Snowden leaks: GCHQ 'spied on Facebook and YouTube' - f_salmon
http://www.bbc.co.uk/news/technology-25927844

======
DanBC
Of course they spied on YouTube and Facebook.

What's more important is whether they obeyed the law; and whether we know what
the law actually means; and if the peoe doing the oversighting know what the
law says.

One example is the debate about granting access to metadata. GCHQ was involved
in that debate and lots of reporters wrote articles. But no one noticed that
the existing laws exempt GCHQ and that they had been slurping this data all
along.

All the data collected by squeaky dolphin appears to be publicly posted
information, and used in bulk, so it's less troubling than privately posted
information or individual's identified data.

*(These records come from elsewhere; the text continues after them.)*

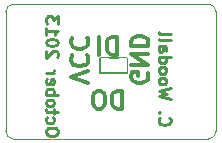
<source format=gbo>
G04 (created by PCBNEW (2013-07-07 BZR 4022)-stable) date 10/22/2013 11:34:47 AM*
%MOIN*%
G04 Gerber Fmt 3.4, Leading zero omitted, Abs format*
%FSLAX34Y34*%
G01*
G70*
G90*
G04 APERTURE LIST*
%ADD10C,0.00590551*%
%ADD11C,0.011811*%
%ADD12C,0.01*%
%ADD13C,0.00393701*%
%ADD14C,0.005*%
%ADD15R,0.055X0.055*%
%ADD16C,0.055*%
%ADD17C,0.1*%
%ADD18R,0.025X0.045*%
G04 APERTURE END LIST*
G54D10*
G54D11*
X20723Y-11049D02*
X20751Y-11106D01*
X20751Y-11190D01*
X20723Y-11274D01*
X20667Y-11331D01*
X20610Y-11359D01*
X20498Y-11387D01*
X20414Y-11387D01*
X20301Y-11359D01*
X20245Y-11331D01*
X20189Y-11274D01*
X20160Y-11190D01*
X20160Y-11134D01*
X20189Y-11049D01*
X20217Y-11021D01*
X20414Y-11021D01*
X20414Y-11134D01*
X20160Y-10768D02*
X20751Y-10768D01*
X20160Y-10431D01*
X20751Y-10431D01*
X20160Y-10150D02*
X20751Y-10150D01*
X20751Y-10009D01*
X20723Y-9925D01*
X20667Y-9868D01*
X20610Y-9840D01*
X20498Y-9812D01*
X20414Y-9812D01*
X20301Y-9840D01*
X20245Y-9868D01*
X20189Y-9925D01*
X20160Y-10009D01*
X20160Y-10150D01*
X19695Y-10439D02*
X19695Y-9848D01*
X19554Y-9848D01*
X19470Y-9876D01*
X19414Y-9932D01*
X19385Y-9989D01*
X19357Y-10101D01*
X19357Y-10185D01*
X19385Y-10298D01*
X19414Y-10354D01*
X19470Y-10410D01*
X19554Y-10439D01*
X19695Y-10439D01*
X19104Y-10439D02*
X19104Y-9848D01*
X19864Y-12239D02*
X19864Y-11648D01*
X19723Y-11648D01*
X19639Y-11676D01*
X19582Y-11732D01*
X19554Y-11789D01*
X19526Y-11901D01*
X19526Y-11985D01*
X19554Y-12098D01*
X19582Y-12154D01*
X19639Y-12210D01*
X19723Y-12239D01*
X19864Y-12239D01*
X19160Y-11648D02*
X19048Y-11648D01*
X18992Y-11676D01*
X18935Y-11732D01*
X18907Y-11845D01*
X18907Y-12042D01*
X18935Y-12154D01*
X18992Y-12210D01*
X19048Y-12239D01*
X19160Y-12239D01*
X19217Y-12210D01*
X19273Y-12154D01*
X19301Y-12042D01*
X19301Y-11845D01*
X19273Y-11732D01*
X19217Y-11676D01*
X19160Y-11648D01*
X18751Y-11387D02*
X18160Y-11190D01*
X18751Y-10993D01*
X18217Y-10459D02*
X18189Y-10487D01*
X18160Y-10571D01*
X18160Y-10628D01*
X18189Y-10712D01*
X18245Y-10768D01*
X18301Y-10796D01*
X18414Y-10824D01*
X18498Y-10824D01*
X18610Y-10796D01*
X18667Y-10768D01*
X18723Y-10712D01*
X18751Y-10628D01*
X18751Y-10571D01*
X18723Y-10487D01*
X18695Y-10459D01*
X18217Y-9868D02*
X18189Y-9896D01*
X18160Y-9981D01*
X18160Y-10037D01*
X18189Y-10121D01*
X18245Y-10178D01*
X18301Y-10206D01*
X18414Y-10234D01*
X18498Y-10234D01*
X18610Y-10206D01*
X18667Y-10178D01*
X18723Y-10121D01*
X18751Y-10037D01*
X18751Y-9981D01*
X18723Y-9896D01*
X18695Y-9868D01*
G54D12*
X17738Y-13047D02*
X17738Y-12971D01*
X17719Y-12933D01*
X17680Y-12895D01*
X17604Y-12876D01*
X17471Y-12876D01*
X17395Y-12895D01*
X17357Y-12933D01*
X17338Y-12971D01*
X17338Y-13047D01*
X17357Y-13085D01*
X17395Y-13123D01*
X17471Y-13142D01*
X17604Y-13142D01*
X17680Y-13123D01*
X17719Y-13085D01*
X17738Y-13047D01*
X17357Y-12533D02*
X17338Y-12571D01*
X17338Y-12647D01*
X17357Y-12685D01*
X17376Y-12704D01*
X17414Y-12723D01*
X17528Y-12723D01*
X17566Y-12704D01*
X17585Y-12685D01*
X17604Y-12647D01*
X17604Y-12571D01*
X17585Y-12533D01*
X17604Y-12419D02*
X17604Y-12266D01*
X17738Y-12361D02*
X17395Y-12361D01*
X17357Y-12342D01*
X17338Y-12304D01*
X17338Y-12266D01*
X17338Y-12076D02*
X17357Y-12114D01*
X17376Y-12133D01*
X17414Y-12152D01*
X17528Y-12152D01*
X17566Y-12133D01*
X17585Y-12114D01*
X17604Y-12076D01*
X17604Y-12019D01*
X17585Y-11980D01*
X17566Y-11961D01*
X17528Y-11942D01*
X17414Y-11942D01*
X17376Y-11961D01*
X17357Y-11980D01*
X17338Y-12019D01*
X17338Y-12076D01*
X17338Y-11771D02*
X17738Y-11771D01*
X17585Y-11771D02*
X17604Y-11733D01*
X17604Y-11657D01*
X17585Y-11619D01*
X17566Y-11600D01*
X17528Y-11580D01*
X17414Y-11580D01*
X17376Y-11600D01*
X17357Y-11619D01*
X17338Y-11657D01*
X17338Y-11733D01*
X17357Y-11771D01*
X17357Y-11257D02*
X17338Y-11295D01*
X17338Y-11371D01*
X17357Y-11409D01*
X17395Y-11428D01*
X17547Y-11428D01*
X17585Y-11409D01*
X17604Y-11371D01*
X17604Y-11295D01*
X17585Y-11257D01*
X17547Y-11238D01*
X17509Y-11238D01*
X17471Y-11428D01*
X17338Y-11066D02*
X17604Y-11066D01*
X17528Y-11066D02*
X17566Y-11047D01*
X17585Y-11028D01*
X17604Y-10990D01*
X17604Y-10952D01*
X17700Y-10533D02*
X17719Y-10514D01*
X17738Y-10476D01*
X17738Y-10380D01*
X17719Y-10342D01*
X17700Y-10323D01*
X17661Y-10304D01*
X17623Y-10304D01*
X17566Y-10323D01*
X17338Y-10552D01*
X17338Y-10304D01*
X17738Y-10057D02*
X17738Y-10019D01*
X17719Y-9980D01*
X17700Y-9961D01*
X17661Y-9942D01*
X17585Y-9923D01*
X17490Y-9923D01*
X17414Y-9942D01*
X17376Y-9961D01*
X17357Y-9980D01*
X17338Y-10019D01*
X17338Y-10057D01*
X17357Y-10095D01*
X17376Y-10114D01*
X17414Y-10133D01*
X17490Y-10152D01*
X17585Y-10152D01*
X17661Y-10133D01*
X17700Y-10114D01*
X17719Y-10095D01*
X17738Y-10057D01*
X17338Y-9542D02*
X17338Y-9771D01*
X17338Y-9657D02*
X17738Y-9657D01*
X17680Y-9695D01*
X17642Y-9733D01*
X17623Y-9771D01*
X17738Y-9409D02*
X17738Y-9161D01*
X17585Y-9295D01*
X17585Y-9238D01*
X17566Y-9200D01*
X17547Y-9180D01*
X17509Y-9161D01*
X17414Y-9161D01*
X17376Y-9180D01*
X17357Y-9200D01*
X17338Y-9238D01*
X17338Y-9352D01*
X17357Y-9390D01*
X17376Y-9409D01*
X21126Y-12535D02*
X21107Y-12554D01*
X21088Y-12611D01*
X21088Y-12650D01*
X21107Y-12707D01*
X21145Y-12745D01*
X21183Y-12764D01*
X21259Y-12783D01*
X21316Y-12783D01*
X21392Y-12764D01*
X21430Y-12745D01*
X21469Y-12707D01*
X21488Y-12650D01*
X21488Y-12611D01*
X21469Y-12554D01*
X21450Y-12535D01*
X21126Y-12364D02*
X21107Y-12345D01*
X21088Y-12364D01*
X21107Y-12383D01*
X21126Y-12364D01*
X21088Y-12364D01*
X21488Y-11907D02*
X21088Y-11811D01*
X21373Y-11735D01*
X21088Y-11659D01*
X21488Y-11564D01*
X21088Y-11354D02*
X21107Y-11392D01*
X21126Y-11411D01*
X21164Y-11430D01*
X21278Y-11430D01*
X21316Y-11411D01*
X21335Y-11392D01*
X21354Y-11354D01*
X21354Y-11297D01*
X21335Y-11259D01*
X21316Y-11240D01*
X21278Y-11221D01*
X21164Y-11221D01*
X21126Y-11240D01*
X21107Y-11259D01*
X21088Y-11297D01*
X21088Y-11354D01*
X21088Y-10992D02*
X21107Y-11030D01*
X21126Y-11049D01*
X21164Y-11069D01*
X21278Y-11069D01*
X21316Y-11049D01*
X21335Y-11030D01*
X21354Y-10992D01*
X21354Y-10935D01*
X21335Y-10897D01*
X21316Y-10878D01*
X21278Y-10859D01*
X21164Y-10859D01*
X21126Y-10878D01*
X21107Y-10897D01*
X21088Y-10935D01*
X21088Y-10992D01*
X21088Y-10516D02*
X21488Y-10516D01*
X21107Y-10516D02*
X21088Y-10554D01*
X21088Y-10630D01*
X21107Y-10669D01*
X21126Y-10688D01*
X21164Y-10707D01*
X21278Y-10707D01*
X21316Y-10688D01*
X21335Y-10669D01*
X21354Y-10630D01*
X21354Y-10554D01*
X21335Y-10516D01*
X21088Y-10154D02*
X21297Y-10154D01*
X21335Y-10173D01*
X21354Y-10211D01*
X21354Y-10288D01*
X21335Y-10326D01*
X21107Y-10154D02*
X21088Y-10192D01*
X21088Y-10288D01*
X21107Y-10326D01*
X21145Y-10345D01*
X21183Y-10345D01*
X21221Y-10326D01*
X21240Y-10288D01*
X21240Y-10192D01*
X21259Y-10154D01*
X21088Y-9907D02*
X21107Y-9945D01*
X21145Y-9964D01*
X21488Y-9964D01*
X21088Y-9697D02*
X21107Y-9735D01*
X21145Y-9754D01*
X21488Y-9754D01*
G54D13*
X16000Y-13000D02*
G75*
G03X16250Y-13250I250J0D01*
G74*
G01*
X16250Y-8750D02*
G75*
G03X16000Y-9000I0J-250D01*
G74*
G01*
X23000Y-9000D02*
G75*
G03X22750Y-8750I-250J0D01*
G74*
G01*
X22750Y-13250D02*
G75*
G03X23000Y-13000I0J250D01*
G74*
G01*
X16250Y-13250D02*
X22750Y-13250D01*
X22750Y-8750D02*
X16250Y-8750D01*
X23000Y-13000D02*
X23000Y-9000D01*
X23000Y-11000D02*
X23000Y-13000D01*
X16000Y-13000D02*
X16000Y-9000D01*
X16000Y-9250D02*
X16000Y-13000D01*
X16000Y-11000D02*
X16000Y-9250D01*
G54D14*
X19150Y-11050D02*
X20050Y-11050D01*
X20050Y-11050D02*
X20050Y-10550D01*
X20050Y-10550D02*
X19150Y-10550D01*
X19150Y-10550D02*
X19150Y-11050D01*
%LPC*%
G54D15*
X18500Y-12750D03*
G54D16*
X19500Y-12750D03*
X20500Y-12750D03*
G54D15*
X18500Y-9250D03*
G54D16*
X19500Y-9250D03*
X20500Y-9250D03*
G54D17*
X16750Y-11000D03*
X22250Y-11000D03*
G54D18*
X19300Y-10800D03*
X19900Y-10800D03*
M02*

</source>
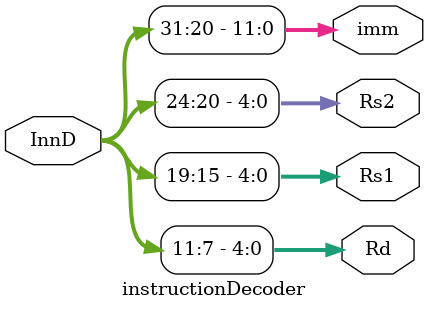
<source format=v>
module instructionDecoder(InnD,Rd,Rs1,Rs2,imm);

input [31:0] InnD;
output reg [4:0] Rd;
output reg [4:0] Rs1;
output reg [4:0] Rs2;
output reg [11:0] imm;


always @(InnD) begin



 Rd <= InnD[11:7];
 Rs1 <= InnD[19:15];
 Rs2 <= InnD[24:20];
 imm <= InnD[31:20];
end

endmodule

</source>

I'm not sure if the "identify and target for propaganda" programme was ever
created or was just a proposal.

The Interceptions of Communications Commissioner has reports about mistakes in
information interception, and GCHQ does report mistakes to that office. But
oversight still needs to be improved.

------
f_salmon
> An earlier GCHQ operation [...] to identify users and target them with
> propaganda

I like how the UK gov thinks of "democracy".

> However, the prime minister has previously said that: "I'm satisfied that
> the work these agencies do is not only vital but is properly overseen."

Ok, we can go back to sleep then. Thanks a lot, Mr. Cameron.